Les 1,7 million d’habitants adultes vivant dans la capitale italienne sont trois fois plus exposés aux PM2.5 que la limite suggérée par l’OMS (organisation mondiale de la santé). En outre, l’augmentation des particules atmosphériques a été associée à une augmentation significative de la schizophrénie, des cas de dépression et des troubles liés à l’anxiété et au stress. Mais il est possible de contrer ces effets en réduisant les niveaux de pollutions : réduire de 10 % la pollution aux particules fines à Rome pourrait diminuer les problèmes de santé mentale courants de 10 à 30 %.
Avec une prévalence de 13 % selon l’OMS, les problèmes de santé mentale sont en augmentation dans le monde. Étudier le rôle potentiel des facteurs de risque environnementaux, comme la crise climatique, sur les maladies psychiatriques représente un objectif de santé publique pertinent. De plus en plus de preuves démontrent l’influence de ces facteurs sur la santé mentale. En l’absence d’interventions visant à atténuer les émissions de gaz à effet de serre, ces risques sont voués à s’accroître, aggravant l’impact sur la santé.

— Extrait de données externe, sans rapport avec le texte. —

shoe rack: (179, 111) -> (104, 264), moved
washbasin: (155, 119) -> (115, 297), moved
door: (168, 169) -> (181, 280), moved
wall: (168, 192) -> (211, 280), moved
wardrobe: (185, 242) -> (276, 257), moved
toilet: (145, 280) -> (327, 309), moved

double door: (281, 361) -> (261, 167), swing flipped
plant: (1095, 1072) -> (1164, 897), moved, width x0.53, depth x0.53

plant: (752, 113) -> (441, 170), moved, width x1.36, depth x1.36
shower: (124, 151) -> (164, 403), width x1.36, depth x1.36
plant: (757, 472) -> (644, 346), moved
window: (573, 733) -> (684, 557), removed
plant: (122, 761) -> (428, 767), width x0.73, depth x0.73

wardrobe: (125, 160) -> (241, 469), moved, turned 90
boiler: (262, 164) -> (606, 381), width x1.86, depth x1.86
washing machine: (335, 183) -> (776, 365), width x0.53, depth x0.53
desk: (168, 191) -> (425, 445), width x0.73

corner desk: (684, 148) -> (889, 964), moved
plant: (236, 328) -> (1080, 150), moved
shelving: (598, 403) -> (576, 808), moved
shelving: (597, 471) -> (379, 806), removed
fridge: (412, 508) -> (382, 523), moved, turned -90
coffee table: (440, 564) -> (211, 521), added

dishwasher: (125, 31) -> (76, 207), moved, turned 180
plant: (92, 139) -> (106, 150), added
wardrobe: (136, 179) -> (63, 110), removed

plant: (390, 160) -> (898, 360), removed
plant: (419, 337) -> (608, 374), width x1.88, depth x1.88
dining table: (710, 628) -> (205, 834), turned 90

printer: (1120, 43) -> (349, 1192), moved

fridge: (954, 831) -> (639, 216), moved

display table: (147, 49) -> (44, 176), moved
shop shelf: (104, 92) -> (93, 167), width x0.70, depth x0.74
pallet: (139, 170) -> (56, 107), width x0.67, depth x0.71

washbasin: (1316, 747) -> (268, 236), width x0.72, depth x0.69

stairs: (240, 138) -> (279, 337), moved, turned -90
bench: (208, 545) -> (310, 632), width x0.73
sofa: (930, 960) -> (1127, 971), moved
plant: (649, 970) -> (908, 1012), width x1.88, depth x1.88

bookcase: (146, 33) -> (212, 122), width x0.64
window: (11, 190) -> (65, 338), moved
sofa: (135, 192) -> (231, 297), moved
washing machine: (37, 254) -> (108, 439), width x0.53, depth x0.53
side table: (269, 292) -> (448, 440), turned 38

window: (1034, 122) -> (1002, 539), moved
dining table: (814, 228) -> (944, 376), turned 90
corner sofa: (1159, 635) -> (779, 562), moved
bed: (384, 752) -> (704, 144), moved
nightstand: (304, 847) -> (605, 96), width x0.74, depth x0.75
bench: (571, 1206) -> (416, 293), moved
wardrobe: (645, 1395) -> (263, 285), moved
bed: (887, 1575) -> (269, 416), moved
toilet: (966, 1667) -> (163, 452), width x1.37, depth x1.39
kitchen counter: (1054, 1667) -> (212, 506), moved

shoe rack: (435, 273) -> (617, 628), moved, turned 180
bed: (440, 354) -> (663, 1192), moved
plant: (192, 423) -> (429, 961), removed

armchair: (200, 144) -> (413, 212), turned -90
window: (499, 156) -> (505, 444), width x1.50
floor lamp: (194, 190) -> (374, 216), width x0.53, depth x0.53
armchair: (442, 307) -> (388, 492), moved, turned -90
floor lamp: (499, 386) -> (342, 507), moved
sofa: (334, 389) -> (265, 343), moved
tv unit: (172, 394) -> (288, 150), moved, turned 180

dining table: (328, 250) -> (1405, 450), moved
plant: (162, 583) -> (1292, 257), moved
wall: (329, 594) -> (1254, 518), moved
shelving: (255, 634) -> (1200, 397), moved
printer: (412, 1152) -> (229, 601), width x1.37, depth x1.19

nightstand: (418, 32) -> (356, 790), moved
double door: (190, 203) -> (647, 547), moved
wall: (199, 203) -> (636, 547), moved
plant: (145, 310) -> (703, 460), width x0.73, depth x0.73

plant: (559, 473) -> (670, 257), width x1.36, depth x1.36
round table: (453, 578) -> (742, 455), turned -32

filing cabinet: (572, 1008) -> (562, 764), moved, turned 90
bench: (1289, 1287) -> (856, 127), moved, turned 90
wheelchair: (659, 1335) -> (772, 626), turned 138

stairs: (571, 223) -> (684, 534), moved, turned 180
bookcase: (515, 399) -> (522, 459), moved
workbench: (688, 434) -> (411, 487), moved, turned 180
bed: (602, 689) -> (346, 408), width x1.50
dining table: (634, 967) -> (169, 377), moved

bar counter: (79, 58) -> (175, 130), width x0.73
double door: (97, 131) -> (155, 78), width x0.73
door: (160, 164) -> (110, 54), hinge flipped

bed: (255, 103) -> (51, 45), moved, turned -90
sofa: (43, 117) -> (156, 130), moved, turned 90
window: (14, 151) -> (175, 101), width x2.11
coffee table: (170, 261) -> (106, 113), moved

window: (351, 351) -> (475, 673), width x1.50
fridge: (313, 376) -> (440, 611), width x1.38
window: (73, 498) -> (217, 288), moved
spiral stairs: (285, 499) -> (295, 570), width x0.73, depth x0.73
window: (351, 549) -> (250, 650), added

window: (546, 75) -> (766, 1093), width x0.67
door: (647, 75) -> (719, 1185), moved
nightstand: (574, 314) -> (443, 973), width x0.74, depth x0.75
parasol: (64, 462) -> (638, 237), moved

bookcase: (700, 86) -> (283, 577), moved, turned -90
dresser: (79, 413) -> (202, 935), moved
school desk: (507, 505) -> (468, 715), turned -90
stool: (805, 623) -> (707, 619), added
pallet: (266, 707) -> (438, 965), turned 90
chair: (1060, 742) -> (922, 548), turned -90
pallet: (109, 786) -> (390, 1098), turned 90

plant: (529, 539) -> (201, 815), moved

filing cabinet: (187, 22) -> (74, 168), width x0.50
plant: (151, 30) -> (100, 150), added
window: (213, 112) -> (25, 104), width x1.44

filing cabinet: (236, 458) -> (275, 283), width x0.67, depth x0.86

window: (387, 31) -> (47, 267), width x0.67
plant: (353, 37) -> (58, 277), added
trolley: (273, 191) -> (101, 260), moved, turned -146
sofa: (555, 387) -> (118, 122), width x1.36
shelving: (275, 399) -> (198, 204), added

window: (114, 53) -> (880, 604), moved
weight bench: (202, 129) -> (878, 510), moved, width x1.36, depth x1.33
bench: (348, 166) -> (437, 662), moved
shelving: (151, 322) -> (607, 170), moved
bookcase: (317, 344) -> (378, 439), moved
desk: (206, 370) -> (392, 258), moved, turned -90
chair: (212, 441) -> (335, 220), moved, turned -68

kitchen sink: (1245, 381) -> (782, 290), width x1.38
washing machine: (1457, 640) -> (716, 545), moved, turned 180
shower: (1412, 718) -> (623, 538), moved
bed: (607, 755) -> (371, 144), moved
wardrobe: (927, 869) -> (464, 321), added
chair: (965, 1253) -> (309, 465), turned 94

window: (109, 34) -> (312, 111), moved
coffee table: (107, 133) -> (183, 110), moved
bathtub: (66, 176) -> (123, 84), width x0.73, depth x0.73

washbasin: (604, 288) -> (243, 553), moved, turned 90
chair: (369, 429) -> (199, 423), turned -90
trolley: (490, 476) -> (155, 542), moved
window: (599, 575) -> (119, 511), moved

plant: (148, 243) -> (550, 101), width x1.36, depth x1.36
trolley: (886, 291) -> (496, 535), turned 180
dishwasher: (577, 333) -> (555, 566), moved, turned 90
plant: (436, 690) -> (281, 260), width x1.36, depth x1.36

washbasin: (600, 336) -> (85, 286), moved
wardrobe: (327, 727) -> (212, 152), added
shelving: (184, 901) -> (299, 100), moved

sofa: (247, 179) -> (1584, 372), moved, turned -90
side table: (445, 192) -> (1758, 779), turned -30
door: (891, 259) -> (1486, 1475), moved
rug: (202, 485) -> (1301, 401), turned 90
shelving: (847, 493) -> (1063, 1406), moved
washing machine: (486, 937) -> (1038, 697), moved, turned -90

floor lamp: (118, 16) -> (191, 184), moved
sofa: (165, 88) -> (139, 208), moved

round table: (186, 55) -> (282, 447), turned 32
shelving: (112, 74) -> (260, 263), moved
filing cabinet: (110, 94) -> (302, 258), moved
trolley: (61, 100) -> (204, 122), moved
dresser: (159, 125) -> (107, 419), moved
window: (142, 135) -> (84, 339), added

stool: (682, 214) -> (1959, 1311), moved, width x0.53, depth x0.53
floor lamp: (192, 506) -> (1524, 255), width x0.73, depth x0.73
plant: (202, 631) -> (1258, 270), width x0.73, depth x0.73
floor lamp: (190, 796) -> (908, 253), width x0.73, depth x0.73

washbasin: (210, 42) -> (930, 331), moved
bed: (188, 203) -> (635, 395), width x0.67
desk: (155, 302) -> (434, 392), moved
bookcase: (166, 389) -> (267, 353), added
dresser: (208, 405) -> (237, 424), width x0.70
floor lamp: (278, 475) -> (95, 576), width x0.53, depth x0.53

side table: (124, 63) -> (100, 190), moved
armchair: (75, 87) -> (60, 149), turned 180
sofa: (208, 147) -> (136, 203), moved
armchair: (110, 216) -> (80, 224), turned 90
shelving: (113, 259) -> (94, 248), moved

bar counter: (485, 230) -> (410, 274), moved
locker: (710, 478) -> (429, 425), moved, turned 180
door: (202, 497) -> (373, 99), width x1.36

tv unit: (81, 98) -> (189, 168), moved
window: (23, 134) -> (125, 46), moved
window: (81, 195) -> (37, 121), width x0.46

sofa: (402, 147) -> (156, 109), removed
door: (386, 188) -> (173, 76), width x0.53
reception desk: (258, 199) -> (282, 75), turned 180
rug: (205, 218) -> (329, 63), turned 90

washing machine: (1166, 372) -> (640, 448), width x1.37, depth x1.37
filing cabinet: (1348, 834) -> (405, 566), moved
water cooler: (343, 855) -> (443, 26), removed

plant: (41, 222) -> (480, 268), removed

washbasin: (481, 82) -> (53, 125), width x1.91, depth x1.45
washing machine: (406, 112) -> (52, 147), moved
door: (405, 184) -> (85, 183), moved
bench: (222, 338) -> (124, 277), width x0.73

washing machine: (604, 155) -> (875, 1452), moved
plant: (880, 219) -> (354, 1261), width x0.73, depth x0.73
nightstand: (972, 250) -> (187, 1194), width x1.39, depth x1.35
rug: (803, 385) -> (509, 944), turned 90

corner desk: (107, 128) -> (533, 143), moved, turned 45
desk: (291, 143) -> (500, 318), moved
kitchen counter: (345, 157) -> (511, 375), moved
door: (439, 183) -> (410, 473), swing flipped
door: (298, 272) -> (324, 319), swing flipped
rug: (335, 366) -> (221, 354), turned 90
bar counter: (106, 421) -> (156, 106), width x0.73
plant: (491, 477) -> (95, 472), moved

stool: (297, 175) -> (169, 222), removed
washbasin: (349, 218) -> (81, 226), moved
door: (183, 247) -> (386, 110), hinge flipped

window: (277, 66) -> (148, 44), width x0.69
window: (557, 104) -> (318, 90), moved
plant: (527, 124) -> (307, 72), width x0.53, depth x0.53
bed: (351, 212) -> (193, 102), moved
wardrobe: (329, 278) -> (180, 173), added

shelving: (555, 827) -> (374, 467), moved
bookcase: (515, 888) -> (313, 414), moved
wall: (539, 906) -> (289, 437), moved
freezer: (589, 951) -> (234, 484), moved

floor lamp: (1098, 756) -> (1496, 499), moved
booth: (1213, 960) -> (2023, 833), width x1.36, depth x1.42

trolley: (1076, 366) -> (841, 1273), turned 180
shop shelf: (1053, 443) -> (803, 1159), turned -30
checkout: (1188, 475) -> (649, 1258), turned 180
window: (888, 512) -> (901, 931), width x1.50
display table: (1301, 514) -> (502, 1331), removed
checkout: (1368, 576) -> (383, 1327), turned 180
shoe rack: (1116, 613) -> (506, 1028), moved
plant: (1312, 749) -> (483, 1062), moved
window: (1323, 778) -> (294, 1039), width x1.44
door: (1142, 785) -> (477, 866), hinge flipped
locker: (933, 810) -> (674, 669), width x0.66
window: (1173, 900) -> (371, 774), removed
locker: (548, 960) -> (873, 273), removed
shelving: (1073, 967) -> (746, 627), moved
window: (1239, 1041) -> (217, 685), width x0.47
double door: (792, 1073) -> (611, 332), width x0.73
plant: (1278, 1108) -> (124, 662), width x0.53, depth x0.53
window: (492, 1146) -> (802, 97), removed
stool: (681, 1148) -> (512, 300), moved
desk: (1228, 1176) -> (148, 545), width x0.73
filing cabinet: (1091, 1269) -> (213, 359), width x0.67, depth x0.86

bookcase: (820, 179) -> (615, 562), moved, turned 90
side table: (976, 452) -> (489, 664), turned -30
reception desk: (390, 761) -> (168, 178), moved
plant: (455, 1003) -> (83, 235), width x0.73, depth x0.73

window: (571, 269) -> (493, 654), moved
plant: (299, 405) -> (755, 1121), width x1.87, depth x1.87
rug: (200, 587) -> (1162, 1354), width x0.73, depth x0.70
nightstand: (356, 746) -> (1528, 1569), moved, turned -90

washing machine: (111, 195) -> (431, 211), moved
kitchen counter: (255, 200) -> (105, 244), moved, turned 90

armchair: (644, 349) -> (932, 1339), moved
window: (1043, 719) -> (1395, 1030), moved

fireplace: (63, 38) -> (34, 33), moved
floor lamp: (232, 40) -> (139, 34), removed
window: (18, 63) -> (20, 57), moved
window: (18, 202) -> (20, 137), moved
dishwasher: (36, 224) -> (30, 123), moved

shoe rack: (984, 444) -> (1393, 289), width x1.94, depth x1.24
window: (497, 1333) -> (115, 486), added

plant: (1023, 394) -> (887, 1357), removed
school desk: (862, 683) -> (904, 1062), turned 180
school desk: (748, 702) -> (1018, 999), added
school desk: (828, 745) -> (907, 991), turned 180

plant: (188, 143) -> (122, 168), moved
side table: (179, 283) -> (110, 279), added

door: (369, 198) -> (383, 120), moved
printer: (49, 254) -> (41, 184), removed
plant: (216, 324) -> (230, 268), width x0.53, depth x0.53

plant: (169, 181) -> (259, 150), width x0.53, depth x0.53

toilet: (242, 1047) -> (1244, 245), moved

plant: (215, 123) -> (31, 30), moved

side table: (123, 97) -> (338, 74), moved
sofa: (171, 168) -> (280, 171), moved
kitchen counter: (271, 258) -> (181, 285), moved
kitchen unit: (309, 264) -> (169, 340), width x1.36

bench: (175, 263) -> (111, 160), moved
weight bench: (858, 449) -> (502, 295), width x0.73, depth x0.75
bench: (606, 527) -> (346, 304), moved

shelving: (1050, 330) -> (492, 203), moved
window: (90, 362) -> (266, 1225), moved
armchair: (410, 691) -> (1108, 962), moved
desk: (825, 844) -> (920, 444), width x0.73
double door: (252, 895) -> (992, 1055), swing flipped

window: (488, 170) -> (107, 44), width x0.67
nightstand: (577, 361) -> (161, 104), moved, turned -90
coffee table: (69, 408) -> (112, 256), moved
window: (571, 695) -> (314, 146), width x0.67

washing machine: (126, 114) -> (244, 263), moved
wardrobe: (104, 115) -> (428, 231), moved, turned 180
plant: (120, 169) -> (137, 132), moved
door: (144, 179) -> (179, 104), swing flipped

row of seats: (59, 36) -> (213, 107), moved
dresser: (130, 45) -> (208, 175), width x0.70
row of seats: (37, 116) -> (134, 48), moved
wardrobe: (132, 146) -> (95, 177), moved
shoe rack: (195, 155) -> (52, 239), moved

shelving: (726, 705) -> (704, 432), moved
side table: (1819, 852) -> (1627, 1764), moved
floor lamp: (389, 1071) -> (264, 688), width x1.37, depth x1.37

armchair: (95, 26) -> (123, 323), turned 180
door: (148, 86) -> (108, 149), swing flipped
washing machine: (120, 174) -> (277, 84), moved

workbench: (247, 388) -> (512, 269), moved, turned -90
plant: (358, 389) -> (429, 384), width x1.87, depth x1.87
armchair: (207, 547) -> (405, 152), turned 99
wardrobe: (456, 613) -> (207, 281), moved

Il est crucial de planifier des mesures d’atténuation et de prévention, de promouvoir la recherche impliquant experts et cliniciens, ainsi que d’impliquer les décideurs politiques, la population et les associations pour entreprendre des actions de prévention éclairées afin de prendre en charge ces “malades du climat” le plus tôt possible et dans les meilleures conditions.